Traditional publishers also pick up the cost of professional editing, proofreading, formatting, typesetting, jacket design and marketing, while self-published authors like Chan must bear these costs themselves.  According to the WSJ article, Chan paid $575 for a review from Kirkus and an additional $1000 for online advertising.  And traditionally published authors also get bookstore distribution which is still a huge advantage.  Nearly two thirds of books are sold in bookstores, and, despite exponential growth, e-books only represent 20% of book sales.

A traditionally-published author would need to reach fewer than fifteen percent of Chan's audience in hardcover, or fewer than one-fifth in paperback to earn the same royalties.  The self-published e-book would have the benefit of a much lower price-point, but the traditional book would have access to the 80% of the market that e-books don't reach.

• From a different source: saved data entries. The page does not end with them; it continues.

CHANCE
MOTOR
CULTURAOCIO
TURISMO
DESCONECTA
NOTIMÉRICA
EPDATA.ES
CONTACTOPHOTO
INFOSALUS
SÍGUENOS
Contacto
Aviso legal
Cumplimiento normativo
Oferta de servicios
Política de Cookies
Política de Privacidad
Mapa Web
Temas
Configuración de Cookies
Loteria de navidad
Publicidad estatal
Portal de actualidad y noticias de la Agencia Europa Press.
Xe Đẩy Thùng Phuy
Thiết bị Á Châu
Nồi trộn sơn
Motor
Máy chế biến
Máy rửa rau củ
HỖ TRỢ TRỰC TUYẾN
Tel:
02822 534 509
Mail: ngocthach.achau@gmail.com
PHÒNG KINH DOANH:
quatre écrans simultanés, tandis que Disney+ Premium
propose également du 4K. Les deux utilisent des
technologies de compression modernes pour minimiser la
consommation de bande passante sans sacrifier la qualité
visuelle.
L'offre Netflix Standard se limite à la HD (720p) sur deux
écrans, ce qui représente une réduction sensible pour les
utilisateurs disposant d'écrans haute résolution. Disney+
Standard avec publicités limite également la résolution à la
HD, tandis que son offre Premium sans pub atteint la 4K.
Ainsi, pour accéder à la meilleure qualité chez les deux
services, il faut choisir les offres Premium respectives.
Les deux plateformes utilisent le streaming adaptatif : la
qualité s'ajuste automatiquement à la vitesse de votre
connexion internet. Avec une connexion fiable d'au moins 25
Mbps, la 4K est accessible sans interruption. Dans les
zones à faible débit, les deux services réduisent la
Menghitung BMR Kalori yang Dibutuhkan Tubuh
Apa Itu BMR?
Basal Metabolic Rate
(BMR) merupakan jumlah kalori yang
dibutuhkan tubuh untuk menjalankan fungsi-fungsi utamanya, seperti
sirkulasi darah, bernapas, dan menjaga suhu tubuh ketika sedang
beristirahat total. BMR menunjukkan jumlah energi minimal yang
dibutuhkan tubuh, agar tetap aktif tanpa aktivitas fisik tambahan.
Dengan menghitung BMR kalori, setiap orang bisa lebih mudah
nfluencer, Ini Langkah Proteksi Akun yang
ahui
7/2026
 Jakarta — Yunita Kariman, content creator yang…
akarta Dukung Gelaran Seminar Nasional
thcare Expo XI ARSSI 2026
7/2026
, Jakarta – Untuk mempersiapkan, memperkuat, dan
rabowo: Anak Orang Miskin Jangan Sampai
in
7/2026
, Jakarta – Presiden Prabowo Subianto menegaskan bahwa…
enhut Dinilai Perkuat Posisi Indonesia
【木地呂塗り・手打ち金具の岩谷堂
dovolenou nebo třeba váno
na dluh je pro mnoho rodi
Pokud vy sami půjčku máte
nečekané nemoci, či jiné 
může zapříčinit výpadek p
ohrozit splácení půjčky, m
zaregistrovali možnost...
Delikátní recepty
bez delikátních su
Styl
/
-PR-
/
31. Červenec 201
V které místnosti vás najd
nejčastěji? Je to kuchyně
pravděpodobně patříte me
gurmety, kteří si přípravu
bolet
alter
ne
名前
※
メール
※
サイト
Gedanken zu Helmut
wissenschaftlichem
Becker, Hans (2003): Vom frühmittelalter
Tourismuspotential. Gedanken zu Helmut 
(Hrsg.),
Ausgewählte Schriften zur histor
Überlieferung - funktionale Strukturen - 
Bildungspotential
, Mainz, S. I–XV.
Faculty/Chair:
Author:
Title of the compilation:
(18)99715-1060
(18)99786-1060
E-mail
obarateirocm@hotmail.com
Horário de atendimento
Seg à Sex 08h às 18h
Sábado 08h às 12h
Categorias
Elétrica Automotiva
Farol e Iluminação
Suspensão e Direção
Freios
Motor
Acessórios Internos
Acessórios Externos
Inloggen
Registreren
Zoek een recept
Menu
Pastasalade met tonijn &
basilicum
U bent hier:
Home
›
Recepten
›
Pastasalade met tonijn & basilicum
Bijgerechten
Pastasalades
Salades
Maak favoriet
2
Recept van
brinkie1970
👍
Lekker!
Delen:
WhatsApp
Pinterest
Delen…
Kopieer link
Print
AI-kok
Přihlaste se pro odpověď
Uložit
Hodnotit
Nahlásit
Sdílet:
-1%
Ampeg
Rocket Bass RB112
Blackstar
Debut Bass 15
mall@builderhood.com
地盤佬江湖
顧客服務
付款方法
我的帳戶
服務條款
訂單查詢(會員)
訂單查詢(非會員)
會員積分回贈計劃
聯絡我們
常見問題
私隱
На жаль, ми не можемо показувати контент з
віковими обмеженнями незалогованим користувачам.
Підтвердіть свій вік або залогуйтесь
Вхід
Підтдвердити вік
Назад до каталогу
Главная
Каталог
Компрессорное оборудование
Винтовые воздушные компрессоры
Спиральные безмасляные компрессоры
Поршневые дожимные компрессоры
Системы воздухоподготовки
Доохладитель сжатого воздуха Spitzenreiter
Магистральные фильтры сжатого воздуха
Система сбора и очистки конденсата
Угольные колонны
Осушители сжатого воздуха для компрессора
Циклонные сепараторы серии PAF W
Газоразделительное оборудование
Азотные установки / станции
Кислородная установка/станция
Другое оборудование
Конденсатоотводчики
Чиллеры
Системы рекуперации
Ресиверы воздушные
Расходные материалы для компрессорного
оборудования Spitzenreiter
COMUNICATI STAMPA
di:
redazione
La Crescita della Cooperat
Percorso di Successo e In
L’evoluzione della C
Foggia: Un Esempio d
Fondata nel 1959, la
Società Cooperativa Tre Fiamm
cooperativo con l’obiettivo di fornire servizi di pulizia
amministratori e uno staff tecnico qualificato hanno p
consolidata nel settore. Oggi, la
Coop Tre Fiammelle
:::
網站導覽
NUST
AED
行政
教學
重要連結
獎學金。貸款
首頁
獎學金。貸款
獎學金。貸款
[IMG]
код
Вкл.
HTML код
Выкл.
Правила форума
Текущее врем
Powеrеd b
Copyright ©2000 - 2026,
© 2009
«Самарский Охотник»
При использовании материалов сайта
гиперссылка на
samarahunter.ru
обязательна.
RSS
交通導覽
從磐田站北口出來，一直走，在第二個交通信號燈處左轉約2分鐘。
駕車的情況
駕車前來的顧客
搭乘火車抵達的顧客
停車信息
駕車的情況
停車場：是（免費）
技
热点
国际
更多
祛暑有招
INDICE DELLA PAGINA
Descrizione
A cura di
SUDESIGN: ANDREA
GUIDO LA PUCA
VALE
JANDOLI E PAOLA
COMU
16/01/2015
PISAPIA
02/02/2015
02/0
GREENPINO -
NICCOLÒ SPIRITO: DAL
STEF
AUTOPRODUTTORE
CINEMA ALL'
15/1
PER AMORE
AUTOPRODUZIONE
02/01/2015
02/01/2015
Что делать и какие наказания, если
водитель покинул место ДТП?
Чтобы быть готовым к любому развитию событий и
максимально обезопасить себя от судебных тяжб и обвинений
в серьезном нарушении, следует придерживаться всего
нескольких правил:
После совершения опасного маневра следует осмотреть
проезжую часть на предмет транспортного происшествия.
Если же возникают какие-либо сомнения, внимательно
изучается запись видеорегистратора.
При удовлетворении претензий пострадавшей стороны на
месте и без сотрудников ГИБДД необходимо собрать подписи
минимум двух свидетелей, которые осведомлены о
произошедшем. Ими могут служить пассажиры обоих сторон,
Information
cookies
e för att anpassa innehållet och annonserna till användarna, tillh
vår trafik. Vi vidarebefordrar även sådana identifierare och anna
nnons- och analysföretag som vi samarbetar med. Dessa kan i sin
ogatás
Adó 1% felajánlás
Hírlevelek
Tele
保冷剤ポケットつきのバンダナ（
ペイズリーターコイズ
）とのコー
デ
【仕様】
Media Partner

A self-published $0.99 book that sells 100,000 copies (remember, only 30 authors have done this in the last five years) earns $35,000 in royalties.  That's a great windfall, but it is not extravagant compensation for producing a book-length work of literature, nor is it particularly spectacular when compared to advance payments for traditionally-published books.

By comparison, an author who sells 100,000 copies in hardcover earns more than $350,000 in royalties (assuming a $25 SRP and a 10% royalty with an escalator to 15% after 10k sales).